L’ASMR : le truc qui va changer ta vie (peut-être)
Ami lecteur, il faut que je te parle. J'ai conscience que tu peux te moquer (m'en fous, je ne te vois pas), mais c’est trop important, il faut que je te délivre ce message de santé publique. Et tant pis pour les conséquences.
Il y a quelques mois, une amie m’a parlé d’une bande d’agités du bocal qui postent des vidéos aux frontières du réel sur YouTube. Ils prétendent nous faire accéder à un « orgasme du cerveau » en se brossant les cheveux, en caressant des feuilles de papier ou en tapotant leurs ongles sur la table. Tu penses bien que je me suis précipitée, mon cynisme en bandoulière.
Et là, la révélation. Des frissons qui partent de l’arrière du crâne, qui se répandent dans la colonne vertébrale… J’étais au bureau ; j’ai dû arrêter la vidéo. J'étais en extase, c'était gênant.
Ils appellent ça ASMR, Autonomous Sensorial Meridian Response. C’est à dire qu’ils ont mis un mot, et même mieux qu’un mot, un acronyme, sur un phénomène que je pensais être la seule à ressentir. Car oui, j’avais déjà relevé que le fait de regarder quelqu’un dessiner, par exemple, me mettait en transe. Mais je ne disais rien. Parce que je craignais de faire fuir le dessinateur si je m’accrochais à sa cheville en le suppliant de continuer. J’avais aussi remarqué que la voix de la prof de yoga quand elle nous guide dans la relaxation à la fin du cours me procurait un plaisir venu d’ailleurs. Je découvre à mon âge (avancé) que nous sommes des millions dans ce cas.

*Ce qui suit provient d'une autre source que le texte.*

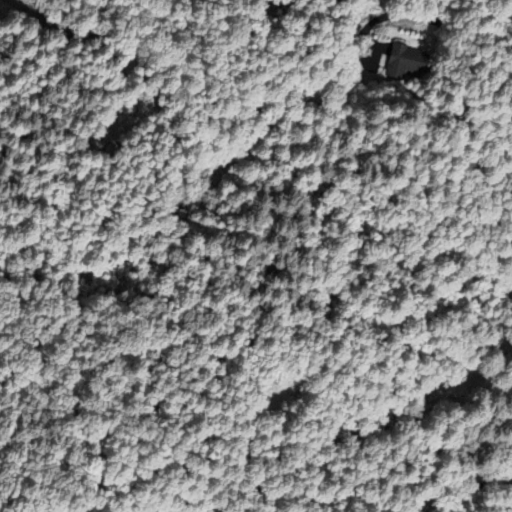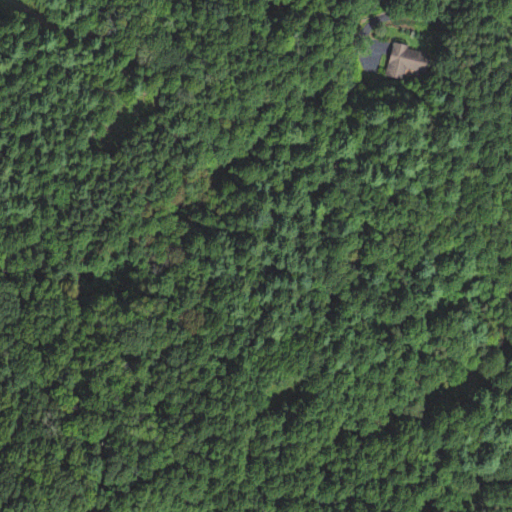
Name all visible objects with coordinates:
building: (404, 62)
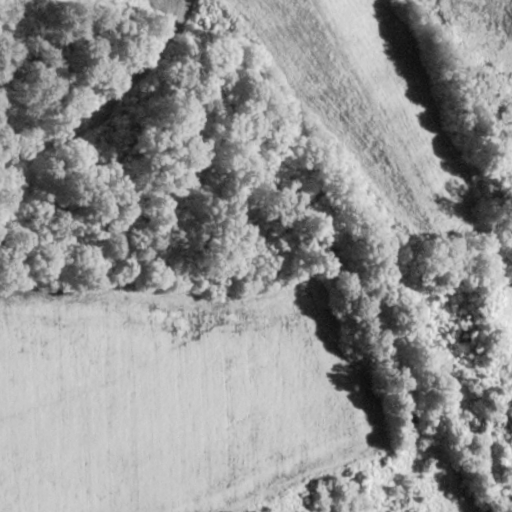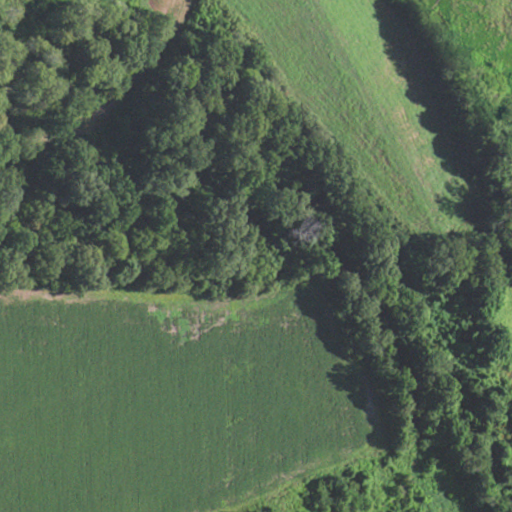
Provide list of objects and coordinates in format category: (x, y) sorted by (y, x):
road: (344, 255)
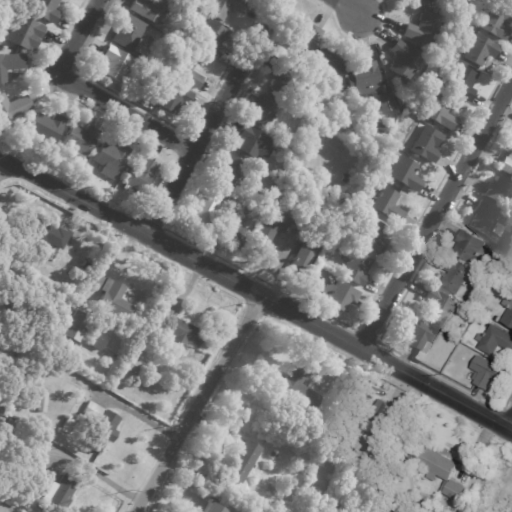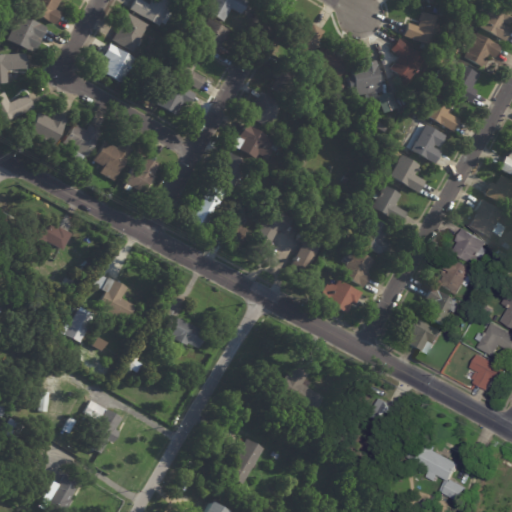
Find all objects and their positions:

La page Wikipedia sur l’ASMR disparait et réapparait au fil des controverses entre ceux qui savent, et ceux qui crient à l'imposture. Mais ton amie journaliste est formelle, ça existe. Si tu n’y es pas sensible, tu penseras que ces gens sont restés perchés après un acide. Mais si ça marche, ami lecteur, c’est un nouveau monde qui s’ouvre à toi.
Aujourd'hui, je comprends ce que ressentent ceux qui sont accro au porno. J'attends d'être seule chez moi, je vais chercher mon ordinateur, je me cale dans le lit... Et si j'entends du bruit, je rabats l'écran avec précipitation. Qui pourrait comprendre, comme ça, sans explication, que je prenne mon pied devant une fille qui fait semblant d'être une hôtesse de l'air (une de mes vidéos préférées) ? Qui me croirait si je dis que ces sensations n'ont absolument rien de sexuel ? Mais qu'elles dépassent en intensité beaucoup des orgasmes que j'ai eu l'occasion d'expérimenter (no offense) ?
GentleWhispering est devenue un personnage central dans ma vie. Elle est maquillée comme une chanteuse de variété, parfois elle parle en russe et je ne comprends rien de ce qu’elle dit, mais cette femme me met dans un tel état de volupté que je m’endors en cinq minutes chrono.
C’est une découverte qui a tout changé. Un peu comme le jour où j'ai compris que les sorties d'autoroute étaient numérotées.